_WORK TO COMPLETE:_ Nothing but the text of the listing, repeated exactly, belongs in the answer; leave the images out.

_RECORD EXCERPTS:_
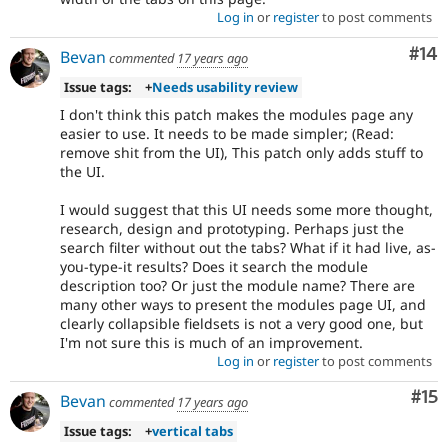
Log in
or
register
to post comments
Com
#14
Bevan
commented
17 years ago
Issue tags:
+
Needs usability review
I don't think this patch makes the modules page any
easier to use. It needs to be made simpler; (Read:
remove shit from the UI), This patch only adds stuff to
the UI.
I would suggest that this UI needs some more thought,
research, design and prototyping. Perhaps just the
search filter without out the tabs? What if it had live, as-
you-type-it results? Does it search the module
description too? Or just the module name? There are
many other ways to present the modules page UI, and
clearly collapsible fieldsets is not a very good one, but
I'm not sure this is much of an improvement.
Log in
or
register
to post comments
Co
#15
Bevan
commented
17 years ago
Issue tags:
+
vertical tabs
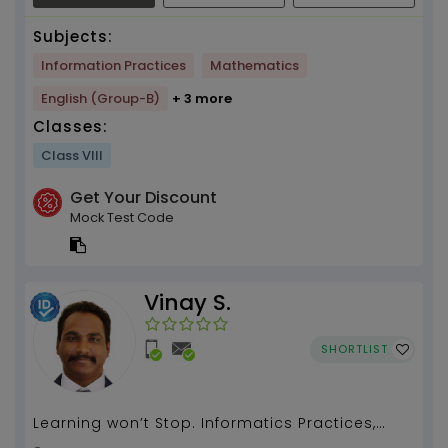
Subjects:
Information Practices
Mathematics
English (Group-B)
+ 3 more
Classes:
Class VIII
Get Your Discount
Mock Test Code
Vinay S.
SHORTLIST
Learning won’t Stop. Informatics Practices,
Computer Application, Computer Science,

_RESULT OF THE EXERCISE:_
Log in
or
register
to post comments
Com
#14
Bevan
commented
17 years ago
Issue tags:
+
Needs usability review
I don't think this patch makes the modules page any
easier to use. It needs to be made simpler; (Read:
remove shit from the UI), This patch only adds stuff to
the UI.
I would suggest that this UI needs some more thought,
research, design and prototyping. Perhaps just the
search filter without out the tabs? What if it had live, as-
you-type-it results? Does it search the module
description too? Or just the module name? There are
many other ways to present the modules page UI, and
clearly collapsible fieldsets is not a very good one, but
I'm not sure this is much of an improvement.
Log in
or
register
to post comments
Co
#15
Bevan
commented
17 years ago
Issue tags:
+
vertical tabs
Subjects:
Information Practices
Mathematics
English (Group-B)
+ 3 more
Classes:
Class VIII
Get Your Discount
Mock Test Code
Vinay S.
SHORTLIST
Learning won’t Stop. Informatics Practices,
Computer Application, Computer Science,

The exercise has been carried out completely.